Mes jours étaient comptés à partir de l’été 2020 puisque le doyen quittait la direction de la faculté. Il me convoqua pour m’annoncer qu’il jetait l’éponge et qu’il se recentrait sur d’autres activités moins énergivores et plus gratifiantes. Je ne saurai jamais les vraies raisons derrière sa décision de partir. Il me confia alors que le nouveau doyen changerait son équipe et choisirait d’autres vice-doyens. C’est un peu comme un remaniement ministériel.

Mes responsabilités au sein de la direction de la faculté m’occupaient trop l’esprit pour que je prête attention aux phénomènes d’envie et de commérage. Dès que je fus démis de mes fonctions de vice-doyen, ce fut un déchainement contre moi. Les gens pouvaient enfin me piétiner en toute tranquillité. J’étais lâché, apparemment, par la hiérarchie. J’avais perdu mon Mojo. Le nouveau doyen avait entendu parler de moi en bien et en mal, il me harcela en toute quiétude.

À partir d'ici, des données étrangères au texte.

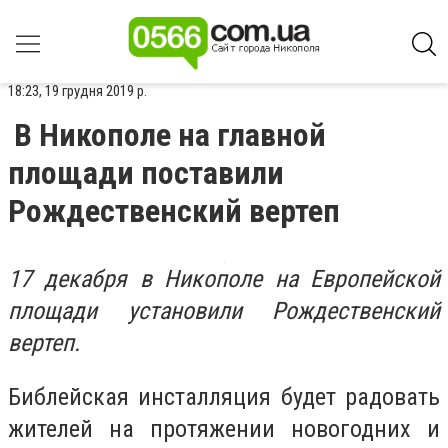
18:23, 19 грудня 2019 р.
В Никополе на главной
площади поставили
Рождественский вертеп
17 декабря в Никополе на Европейской
площади установили Рождественский
вертеп.
Библейская инсталляция будет радовать
жителей на протяжении новогодних и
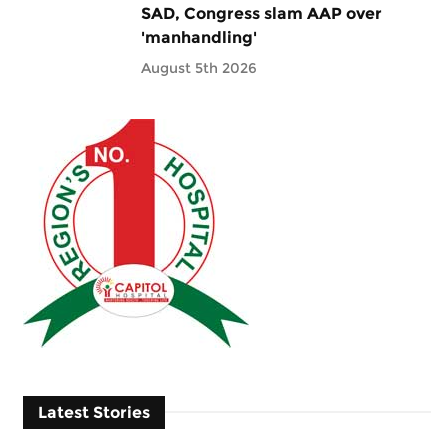
SAD, Congress slam AAP over
'manhandling'
August 5th 2026
Latest Stories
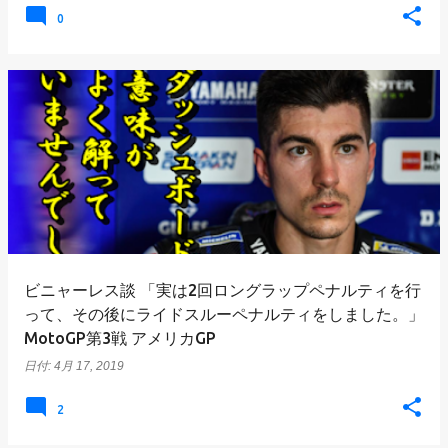
0
ビニャーレス談 「実は2回ロングラップペナルティを行
って、その後にライドスルーペナルティをしました。」
MotoGP第3戦 アメリカGP
日付:
4月 17, 2019
2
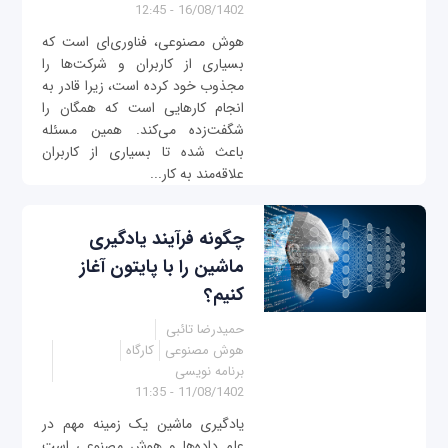
16/08/1402 - 12:45
هوش مصنوعی، فناوری‌ای است که
بسیاری از کاربران و شرکت‌ها را
مجذوب خود کرده است، زیرا قادر به
انجام کارهایی است که همگان را
شگفت‌زده می‌کند. همین مسئله
باعث شده تا بسیاری از کاربران
علاقه‌مند به کار...
چگونه فرآیند یادگیری
ماشین را با پایتون آغاز
کنیم؟
حمیدرضا تائبی
هوش مصنوعی
کارگاه
برنامه نویسی
11/08/1402 - 11:35
یادگیری ماشین یک زمینه مهم در
علم داده‌ها و هوش مصنوعی است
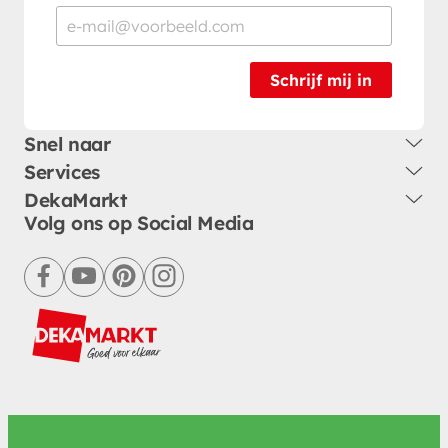
Schrijf mij in
Snel naar
Services
DekaMarkt
Volg ons op Social Media
facebook
youtube
pinterest
instagram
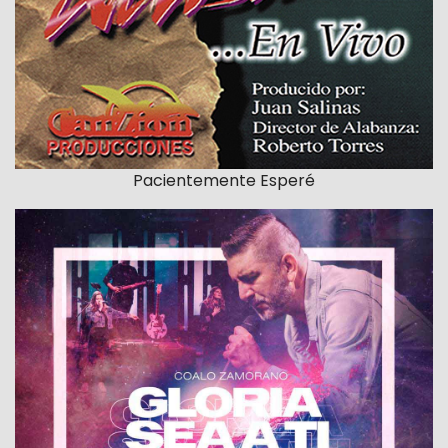
Pacientemente Esperé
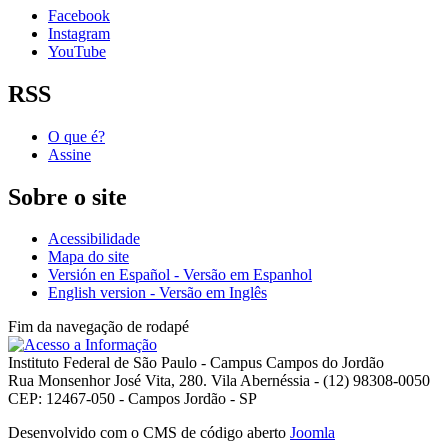
Facebook
Instagram
YouTube
RSS
O que é?
Assine
Sobre o site
Acessibilidade
Mapa do site
Versión en Español - Versão em Espanhol
English version - Versão em Inglês
Fim da navegação de rodapé
Instituto Federal de São Paulo - Campus Campos do Jordão
Rua Monsenhor José Vita, 280. Vila Abernéssia - (12) 98308-0050
CEP: 12467-050 - Campos Jordão - SP
Desenvolvido com o CMS de código aberto
Joomla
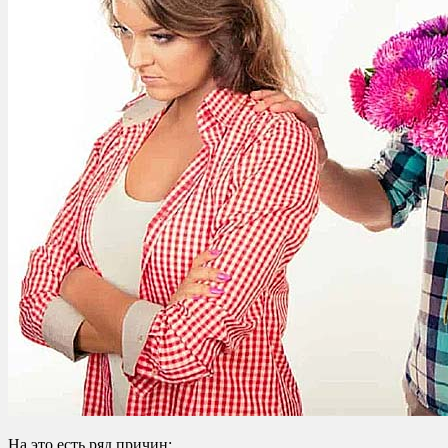
На это есть ряд причин:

Ce n’est pas à cause de la jalousie que j’ai perdu mon emploi. Je raconterai mon exclusion une autre fois car c’est une affaire sans lien avec mon action, et sans lien avec les relations interpersonnelles. S’il n’y avait pas eu cet événement extérieur qui a causé le limogeage de plusieurs personnes, je n’aurais pas perdu mon emploi. En revanche, la jalousie a accompagné mes jours pendant cinq ans en Oman et je n’ai pas su m’en extirper. Elle n’existait pas avant et elle a disparu après.